» Untersuchter Text
= = = =

Ein vermeidbarer Tod – Erinnerung an Ulli S.

Ulli S. hatte einige Jahre im Berliner Bezirk Moabit in der Rostocker Straße gelebt. Er war Koch.
Unsere erste Begegnung fand im Frühsommer 2006 in einer Speisegaststätte in der Wiclefstraße/ Beusselstraße statt. Es gab recht gutes Essen deutscher Art mit nordrhein-westfälischem Einschlag. Und das zu moderaten Preisen, die auch von Moabiter ArbeiterInnen und Erwerbslosen bezahlt werden konnte. Ulli kochte. Seine damalige Lebensgefährtin war die Inhaberin der Kneipe. Sie zapfte, bediente, und leider machte sie auch die Buchhaltung. Der Laden lief schlecht, ging in Konkurs. Die Beziehung ging in die Brüche und Ulli zum Jobcenter.
Ein kochendes Arbeiterkind aus Essen hielt das nicht lange aus. Da die Löhne in der Gastronomie in astronomische Tiefen kletterten, kochte Ulli im feinen Zehlendorf und erhielt ergänzend Hartz IV. Überstunden und Extraarbeiten allerdings wurden dem Jobcenter nicht mitgeteilt. Er ahnte wohl, dass das auch eine Agentur des Feindes war. Ende 2008, Ulli wollte mit Freundinnen nach Mallorca, sagte er plötzlich seinen Anteil am Urlaub ab. Ich hatte ihn besucht und erfuhr, dass seine Blutwerte schlecht waren und er erst einmal auf die Untersuchungsergebnisse warten musste. Einige Tage später dann: die Krankschreibung!
Zuerst einmal eine lange Krankschreibung, dann folgte die betriebsbedingte Kündigung. Ulli war nun chronisch krank und berufsunfähig. Er musste Medikamente dauerhaft einnehmen. Die Zuzahlung strapazierte sein knappes Budget. Sein Antrag auf Mehrbedarf wegen seiner Diabetes II wurde vom Jobcenter abgelehnt. Begründung: Die Diabetes II sei durch Fehlernährung selbst verschuldet. Ulli ging vor Gericht. Das Jobcenter in die Berufung.
Die Entscheidung der letzten Instanz erlebte Ulli nicht mehr.

Die Wohnung, in der Ulli zuerst lebte, war von Schwarzschimmel befallen. Das Jobcenter genehmigte den Umzug in eine geeignete Wohnung nicht, weil sie 2 (!) qm zu groß war. Ulli zog trotzdem um. Das Jobcenter kürzte die Kosten der Unterkunft um 30%. Ulli ging vor Gericht. Das Jobcenter ging durch alle Instanzen. Auch hier erlebte Ulli die Entscheidung des Gerichtes nicht. Er bekam am Ende seines Lebens Grundsicherung im Alter. Die Entscheidungen des Jobcenters wurden vom Amt für Grundsicherung (Sozialamt) fortgesetzt. So hatte er nie genug zum Leben. Er hatte 38 kg an Gewicht verloren. Ulli starb Ende des Monats und am Ende des Geldes im Sommer 2012 in seiner Wohnung. Die Medikamente gingen zu Ende. Im Kühlschrank gab es noch eine Scheibe Brot und einen Rest Marmelade.

= = = =

» Gespeicherte Daten
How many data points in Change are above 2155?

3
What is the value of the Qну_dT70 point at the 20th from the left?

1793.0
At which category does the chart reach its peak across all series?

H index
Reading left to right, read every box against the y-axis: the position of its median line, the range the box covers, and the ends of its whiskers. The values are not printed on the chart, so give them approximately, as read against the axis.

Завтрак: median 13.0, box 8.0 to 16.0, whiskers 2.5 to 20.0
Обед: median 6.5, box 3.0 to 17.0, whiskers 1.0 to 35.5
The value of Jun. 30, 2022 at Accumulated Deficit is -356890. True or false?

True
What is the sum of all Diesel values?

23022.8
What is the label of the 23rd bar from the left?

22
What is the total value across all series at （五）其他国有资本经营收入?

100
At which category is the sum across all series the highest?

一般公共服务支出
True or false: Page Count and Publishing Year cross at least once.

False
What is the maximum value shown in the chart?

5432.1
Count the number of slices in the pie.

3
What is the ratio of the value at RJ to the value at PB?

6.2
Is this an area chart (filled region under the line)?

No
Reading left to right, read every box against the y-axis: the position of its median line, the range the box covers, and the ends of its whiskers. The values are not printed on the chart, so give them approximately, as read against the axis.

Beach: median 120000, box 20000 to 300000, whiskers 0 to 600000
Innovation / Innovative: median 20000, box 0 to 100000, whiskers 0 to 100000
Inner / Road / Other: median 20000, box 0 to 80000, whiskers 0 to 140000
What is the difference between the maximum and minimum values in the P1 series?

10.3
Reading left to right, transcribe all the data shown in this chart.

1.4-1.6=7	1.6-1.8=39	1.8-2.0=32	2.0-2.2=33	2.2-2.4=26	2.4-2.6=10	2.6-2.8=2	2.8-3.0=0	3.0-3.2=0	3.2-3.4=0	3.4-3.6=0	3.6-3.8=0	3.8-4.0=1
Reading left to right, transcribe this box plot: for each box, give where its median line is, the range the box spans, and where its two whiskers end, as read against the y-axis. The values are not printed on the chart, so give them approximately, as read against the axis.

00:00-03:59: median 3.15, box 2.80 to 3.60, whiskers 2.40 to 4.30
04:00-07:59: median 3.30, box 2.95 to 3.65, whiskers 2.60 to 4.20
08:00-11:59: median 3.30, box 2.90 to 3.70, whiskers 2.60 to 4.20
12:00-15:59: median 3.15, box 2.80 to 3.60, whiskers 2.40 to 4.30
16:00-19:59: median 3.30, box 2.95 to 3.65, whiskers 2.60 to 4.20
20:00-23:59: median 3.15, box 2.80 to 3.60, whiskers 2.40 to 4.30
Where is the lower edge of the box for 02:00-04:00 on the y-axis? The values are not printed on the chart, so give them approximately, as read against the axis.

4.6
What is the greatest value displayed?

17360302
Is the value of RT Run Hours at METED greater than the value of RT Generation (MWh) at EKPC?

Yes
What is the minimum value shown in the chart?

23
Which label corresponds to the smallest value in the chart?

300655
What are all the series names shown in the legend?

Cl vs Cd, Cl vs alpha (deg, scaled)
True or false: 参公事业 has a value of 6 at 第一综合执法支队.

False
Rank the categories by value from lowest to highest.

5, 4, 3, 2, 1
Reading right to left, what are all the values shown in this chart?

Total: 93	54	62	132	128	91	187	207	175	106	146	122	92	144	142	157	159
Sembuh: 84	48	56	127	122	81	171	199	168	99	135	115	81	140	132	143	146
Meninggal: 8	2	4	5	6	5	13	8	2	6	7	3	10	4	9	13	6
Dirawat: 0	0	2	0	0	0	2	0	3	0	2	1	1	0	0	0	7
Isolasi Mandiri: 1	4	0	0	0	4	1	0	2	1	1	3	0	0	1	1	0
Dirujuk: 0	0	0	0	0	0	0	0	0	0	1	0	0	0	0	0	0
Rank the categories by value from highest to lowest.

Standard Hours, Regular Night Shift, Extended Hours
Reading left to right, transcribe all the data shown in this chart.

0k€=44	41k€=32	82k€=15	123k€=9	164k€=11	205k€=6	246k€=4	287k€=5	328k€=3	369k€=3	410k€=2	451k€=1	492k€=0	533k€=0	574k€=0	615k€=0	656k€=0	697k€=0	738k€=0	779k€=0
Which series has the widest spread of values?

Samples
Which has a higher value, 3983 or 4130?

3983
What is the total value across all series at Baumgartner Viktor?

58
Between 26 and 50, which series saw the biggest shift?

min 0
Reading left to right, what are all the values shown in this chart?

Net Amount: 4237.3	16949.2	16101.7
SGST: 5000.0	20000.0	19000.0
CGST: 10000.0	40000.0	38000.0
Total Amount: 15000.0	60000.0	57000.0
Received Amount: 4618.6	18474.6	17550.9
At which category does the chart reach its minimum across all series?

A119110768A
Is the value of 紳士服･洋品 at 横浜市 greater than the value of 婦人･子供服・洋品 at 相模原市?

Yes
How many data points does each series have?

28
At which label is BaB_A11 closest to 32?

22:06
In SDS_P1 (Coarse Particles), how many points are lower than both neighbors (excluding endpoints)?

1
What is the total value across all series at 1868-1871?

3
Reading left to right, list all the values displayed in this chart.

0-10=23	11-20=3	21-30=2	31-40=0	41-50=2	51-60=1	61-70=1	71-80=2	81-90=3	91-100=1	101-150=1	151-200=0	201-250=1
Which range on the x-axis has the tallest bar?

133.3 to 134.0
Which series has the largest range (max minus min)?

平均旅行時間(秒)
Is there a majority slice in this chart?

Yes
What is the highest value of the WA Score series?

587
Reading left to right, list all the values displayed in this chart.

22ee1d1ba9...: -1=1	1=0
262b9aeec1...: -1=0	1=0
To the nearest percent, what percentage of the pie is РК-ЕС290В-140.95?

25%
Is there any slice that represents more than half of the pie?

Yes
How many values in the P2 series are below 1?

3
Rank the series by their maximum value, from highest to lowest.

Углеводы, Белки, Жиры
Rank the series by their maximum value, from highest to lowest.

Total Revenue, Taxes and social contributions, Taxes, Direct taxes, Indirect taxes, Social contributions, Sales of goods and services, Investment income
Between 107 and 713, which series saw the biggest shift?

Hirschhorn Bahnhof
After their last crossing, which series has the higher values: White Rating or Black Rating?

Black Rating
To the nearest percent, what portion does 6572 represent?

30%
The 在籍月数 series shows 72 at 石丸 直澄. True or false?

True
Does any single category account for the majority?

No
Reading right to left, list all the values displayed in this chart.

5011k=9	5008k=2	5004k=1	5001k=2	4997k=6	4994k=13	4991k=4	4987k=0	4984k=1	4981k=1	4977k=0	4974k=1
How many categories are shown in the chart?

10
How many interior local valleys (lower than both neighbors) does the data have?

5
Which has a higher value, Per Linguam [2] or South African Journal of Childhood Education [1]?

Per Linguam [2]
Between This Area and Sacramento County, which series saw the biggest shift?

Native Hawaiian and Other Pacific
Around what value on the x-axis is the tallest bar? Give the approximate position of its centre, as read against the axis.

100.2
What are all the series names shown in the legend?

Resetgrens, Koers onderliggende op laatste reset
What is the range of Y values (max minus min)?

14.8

= = = =

» Arbeitsauftrag 1
Übertragen Sie den Satz „Er hatte 38 kg an Gewicht verloren.“ aus dem Text über Ulli S. ins Englische.
» Arbeitsauftrag 2
Geben Sie aus dem Text über Ulli S. den Abschnitt wortgetreu aus, beginnend bei „Zuerst einmal eine“ und endend bei „Ulli nicht mehr.“.

» Schriftliche Lösung 1
He had lost 38 kg in weight.

» Schriftliche Lösung 2
Zuerst einmal eine lange Krankschreibung, dann folgte die betriebsbedingte Kündigung. Ulli war nun chronisch krank und berufsunfähig. Er musste Medikamente dauerhaft einnehmen. Die Zuzahlung strapazierte sein knappes Budget. Sein Antrag auf Mehrbedarf wegen seiner Diabetes II wurde vom Jobcenter abgelehnt. Begründung: Die Diabetes II sei durch Fehlernährung selbst verschuldet. Ulli ging vor Gericht. Das Jobcenter in die Berufung.
Die Entscheidung der letzten Instanz erlebte Ulli nicht mehr.